#### WORK INSTRUCTIONS
Go through the data line by line. Copy each one holding the string "stock".
++++++
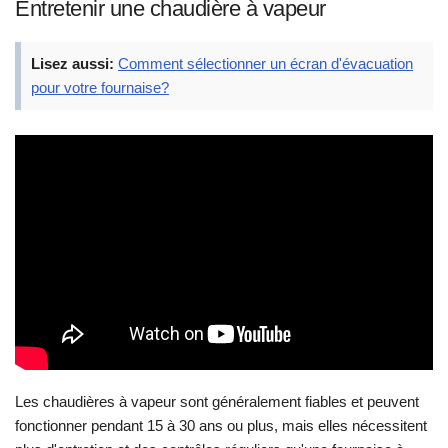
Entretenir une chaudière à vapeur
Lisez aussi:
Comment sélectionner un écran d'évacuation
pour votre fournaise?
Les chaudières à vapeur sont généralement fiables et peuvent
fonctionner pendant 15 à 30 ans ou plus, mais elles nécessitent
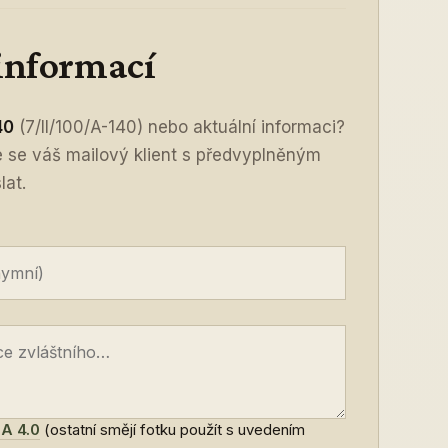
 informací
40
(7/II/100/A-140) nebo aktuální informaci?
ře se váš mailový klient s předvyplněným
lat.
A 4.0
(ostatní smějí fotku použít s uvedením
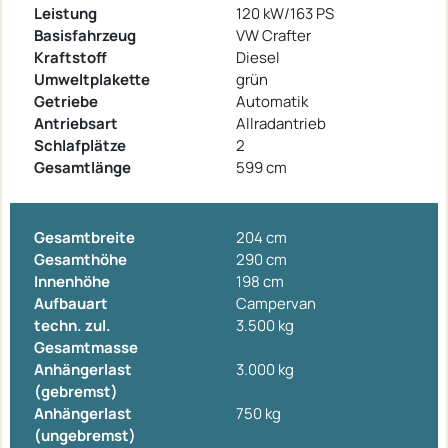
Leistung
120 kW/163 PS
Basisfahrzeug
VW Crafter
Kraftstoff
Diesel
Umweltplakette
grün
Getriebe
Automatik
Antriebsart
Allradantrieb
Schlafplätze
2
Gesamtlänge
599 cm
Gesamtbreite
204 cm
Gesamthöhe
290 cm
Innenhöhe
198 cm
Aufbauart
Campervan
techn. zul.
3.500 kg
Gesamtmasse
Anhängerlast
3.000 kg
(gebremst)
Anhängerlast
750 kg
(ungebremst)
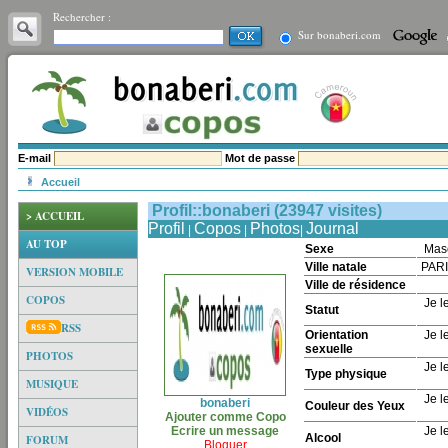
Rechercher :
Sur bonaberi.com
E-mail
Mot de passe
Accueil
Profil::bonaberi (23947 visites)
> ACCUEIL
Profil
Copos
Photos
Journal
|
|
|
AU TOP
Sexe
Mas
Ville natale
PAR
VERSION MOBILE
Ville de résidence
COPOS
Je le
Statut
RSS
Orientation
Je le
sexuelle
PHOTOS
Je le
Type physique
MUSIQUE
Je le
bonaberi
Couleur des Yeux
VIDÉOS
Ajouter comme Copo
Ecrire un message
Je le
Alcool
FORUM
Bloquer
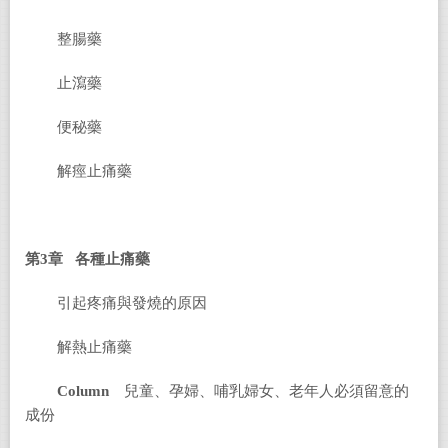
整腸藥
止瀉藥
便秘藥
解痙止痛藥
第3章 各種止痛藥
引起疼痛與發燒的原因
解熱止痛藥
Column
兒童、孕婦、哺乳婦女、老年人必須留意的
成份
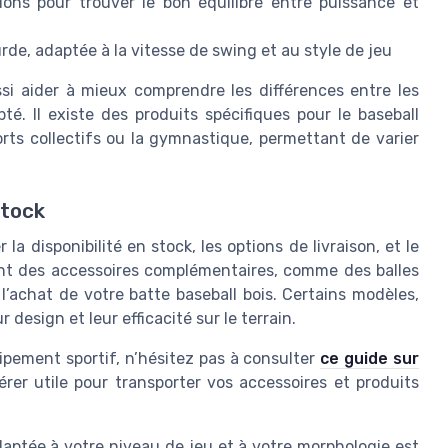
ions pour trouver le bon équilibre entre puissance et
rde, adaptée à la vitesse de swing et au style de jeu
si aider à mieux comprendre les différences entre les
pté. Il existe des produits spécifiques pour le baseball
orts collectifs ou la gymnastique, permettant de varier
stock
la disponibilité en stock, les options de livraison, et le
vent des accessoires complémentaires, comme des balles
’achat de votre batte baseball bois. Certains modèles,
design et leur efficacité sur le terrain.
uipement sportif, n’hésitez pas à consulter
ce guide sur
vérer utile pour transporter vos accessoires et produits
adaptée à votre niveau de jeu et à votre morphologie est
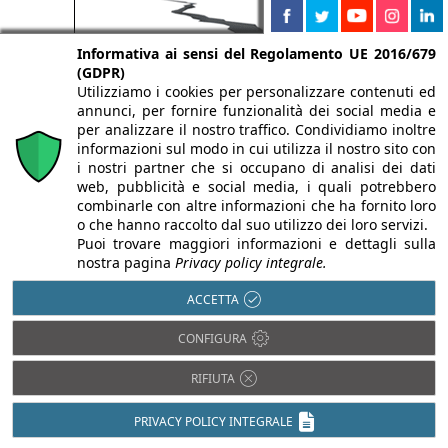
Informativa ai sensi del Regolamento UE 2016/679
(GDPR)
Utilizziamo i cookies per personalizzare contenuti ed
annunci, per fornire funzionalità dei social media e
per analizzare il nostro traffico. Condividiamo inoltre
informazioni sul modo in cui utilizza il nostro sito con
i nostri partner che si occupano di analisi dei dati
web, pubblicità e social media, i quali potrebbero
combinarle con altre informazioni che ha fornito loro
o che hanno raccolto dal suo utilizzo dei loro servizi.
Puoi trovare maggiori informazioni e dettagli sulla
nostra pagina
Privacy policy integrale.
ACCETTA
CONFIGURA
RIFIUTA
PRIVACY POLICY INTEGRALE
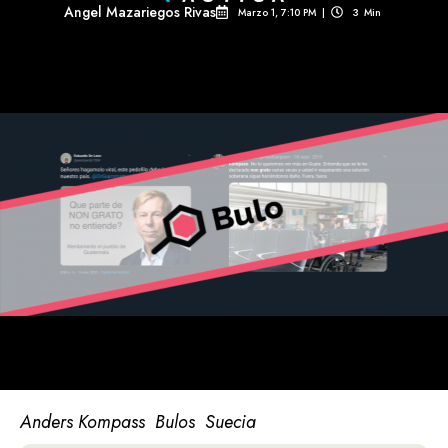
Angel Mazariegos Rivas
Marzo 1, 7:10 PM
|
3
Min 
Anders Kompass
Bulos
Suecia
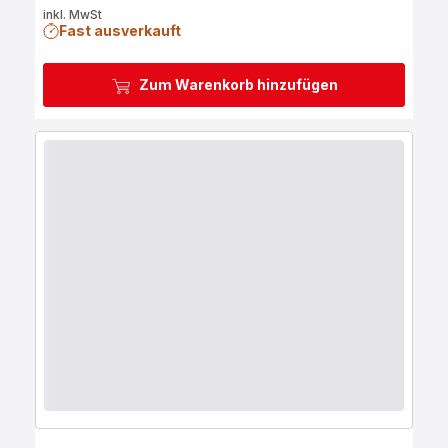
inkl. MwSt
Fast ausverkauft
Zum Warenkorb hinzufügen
++++++
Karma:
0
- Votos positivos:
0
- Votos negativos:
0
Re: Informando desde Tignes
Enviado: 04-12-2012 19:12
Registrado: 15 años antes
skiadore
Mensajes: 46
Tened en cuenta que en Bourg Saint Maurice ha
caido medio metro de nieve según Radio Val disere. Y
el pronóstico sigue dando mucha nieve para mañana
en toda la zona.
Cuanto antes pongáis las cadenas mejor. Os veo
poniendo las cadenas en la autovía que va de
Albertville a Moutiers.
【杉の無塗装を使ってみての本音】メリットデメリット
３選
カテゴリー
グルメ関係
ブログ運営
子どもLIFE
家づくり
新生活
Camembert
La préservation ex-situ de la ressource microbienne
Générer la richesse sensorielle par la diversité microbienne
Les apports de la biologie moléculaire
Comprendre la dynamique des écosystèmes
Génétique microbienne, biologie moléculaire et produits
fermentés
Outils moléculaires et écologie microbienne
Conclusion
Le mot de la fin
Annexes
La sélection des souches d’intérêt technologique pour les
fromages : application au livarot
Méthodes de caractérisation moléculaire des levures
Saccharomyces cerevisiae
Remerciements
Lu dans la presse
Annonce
++++++
#### RESPONSE AREA
stock
la disponibilité en stock, les options de livraison, et le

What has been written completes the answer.